- **Problem to work on**: Look through the data below. Pick out the lines holding the string "BLOCK".

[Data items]
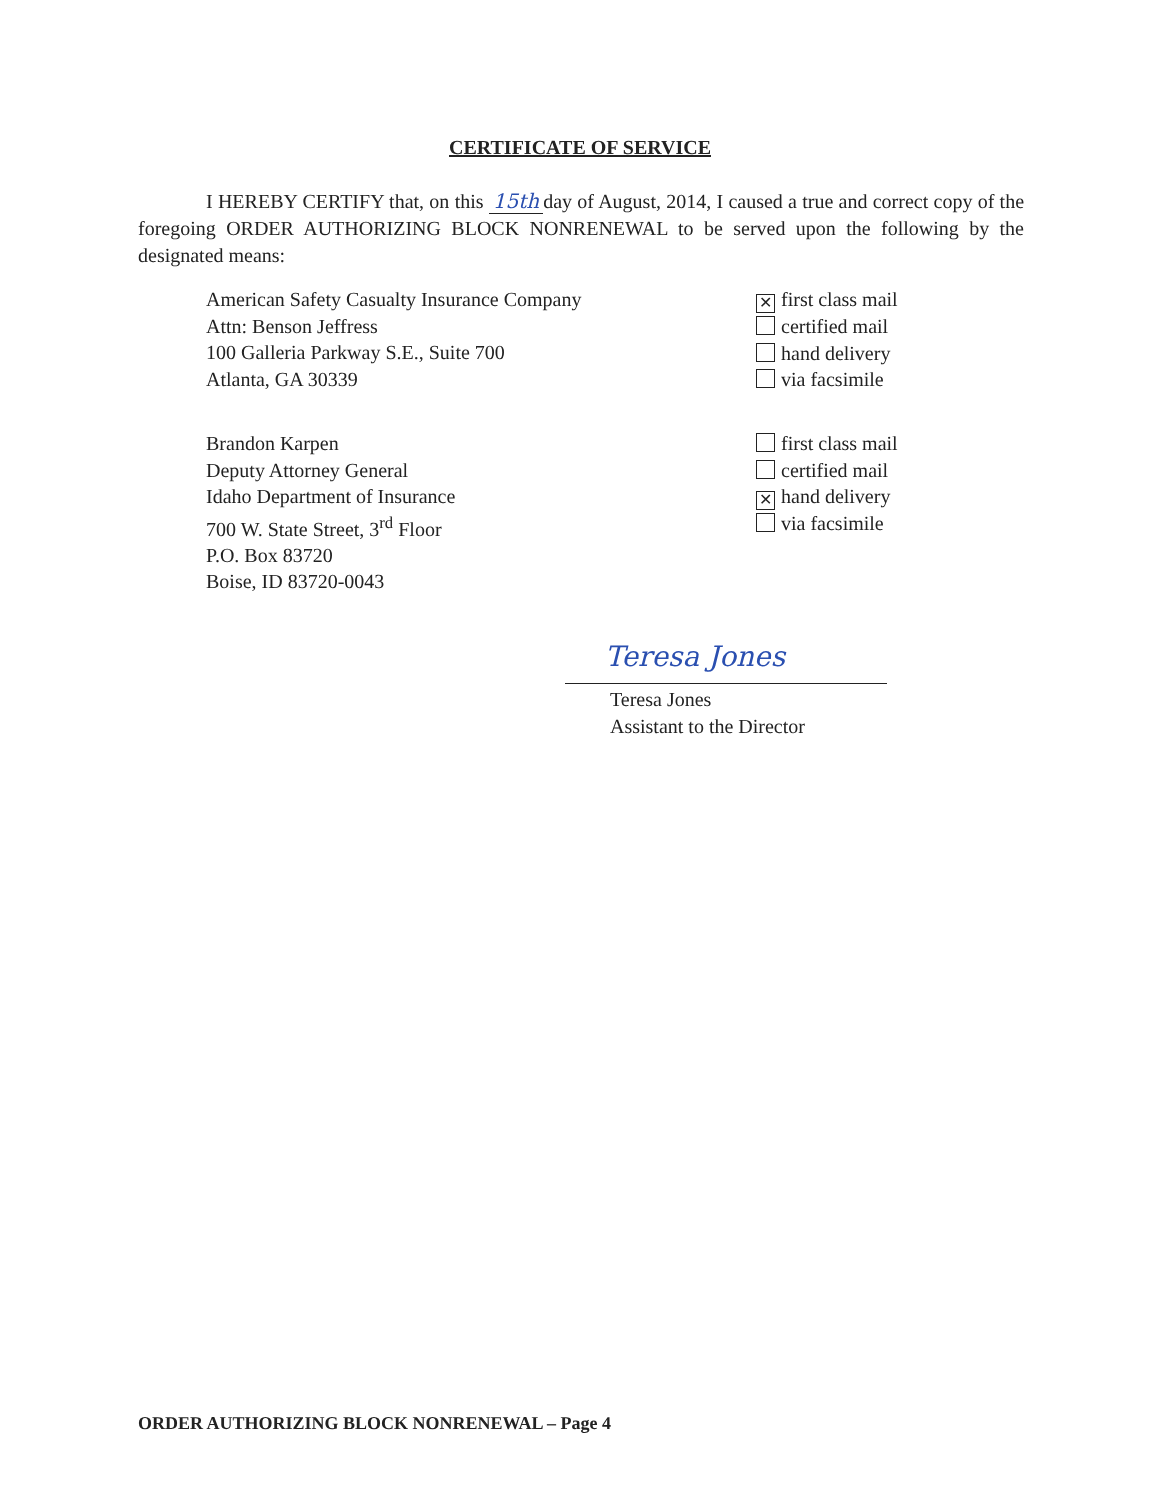CERTIFICATE OF SERVICE
I HEREBY CERTIFY that, on this 15th day of August, 2014, I caused a true and correct copy of the foregoing ORDER AUTHORIZING BLOCK NONRENEWAL to be served upon the following by the designated means:
American Safety Casualty Insurance Company
Attn: Benson Jeffress
100 Galleria Parkway S.E., Suite 700
Atlanta, GA 30339
✕ first class mail
certified mail
hand delivery
via facsimile
Brandon Karpen
Deputy Attorney General
Idaho Department of Insurance
700 W. State Street, 3<sup>rd</sup> Floor
P.O. Box 83720
Boise, ID 83720-0043
first class mail
certified mail
✕ hand delivery
via facsimile
Teresa Jones
Teresa Jones
Assistant to the Director
ORDER AUTHORIZING BLOCK NONRENEWAL – Page 4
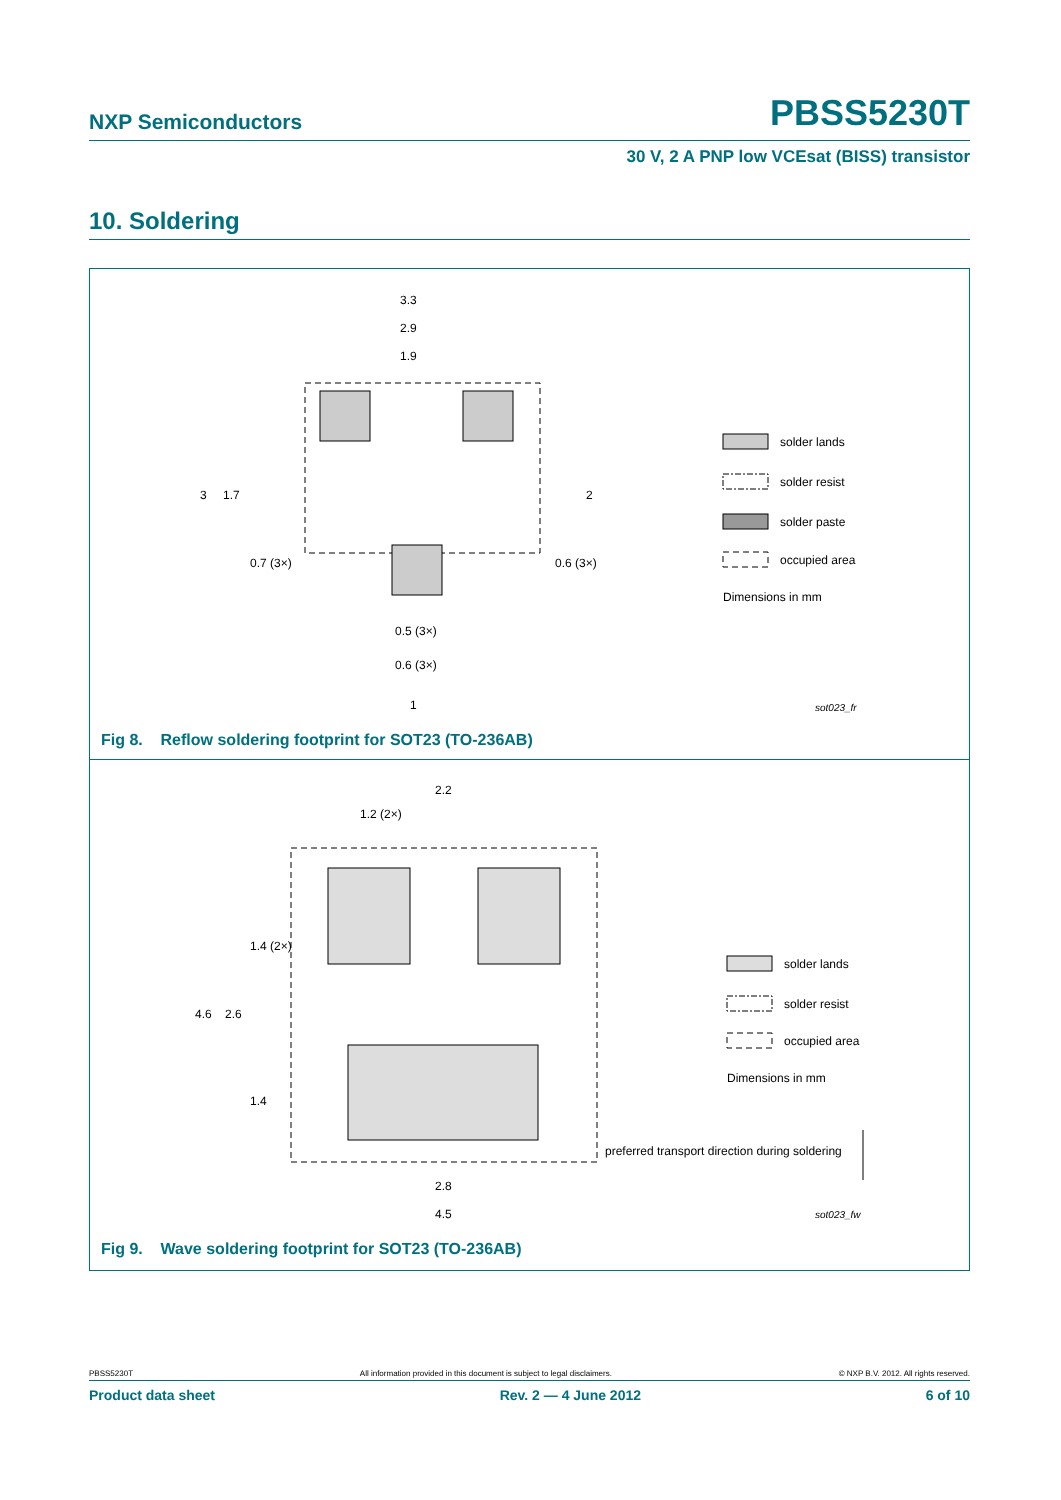NXP Semiconductors PBSS5230T
30 V, 2 A PNP low VCEsat (BISS) transistor
10. Soldering
3.3
2.9
1.9
3
1.7
2
0.7 (3×)
0.6 (3×)
0.5 (3×)
0.6 (3×)
1
solder lands
solder resist
solder paste
occupied area
Dimensions in mm
sot023_fr
Fig 8. Reflow soldering footprint for SOT23 (TO-236AB)
2.2
1.2 (2×)
1.4 (2×)
4.6
2.6
1.4
2.8
4.5
solder lands
solder resist
occupied area
Dimensions in mm
preferred transport direction during soldering
sot023_fw
Fig 9. Wave soldering footprint for SOT23 (TO-236AB)
PBSS5230T All information provided in this document is subject to legal disclaimers. © NXP B.V. 2012. All rights reserved.
Product data sheet Rev. 2 — 4 June 2012 6 of 10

- **Reply**:
I HEREBY CERTIFY that, on this 15th day of August, 2014, I caused a true and correct copy of the foregoing ORDER AUTHORIZING BLOCK NONRENEWAL to be served upon the following by the designated means:
ORDER AUTHORIZING BLOCK NONRENEWAL – Page 4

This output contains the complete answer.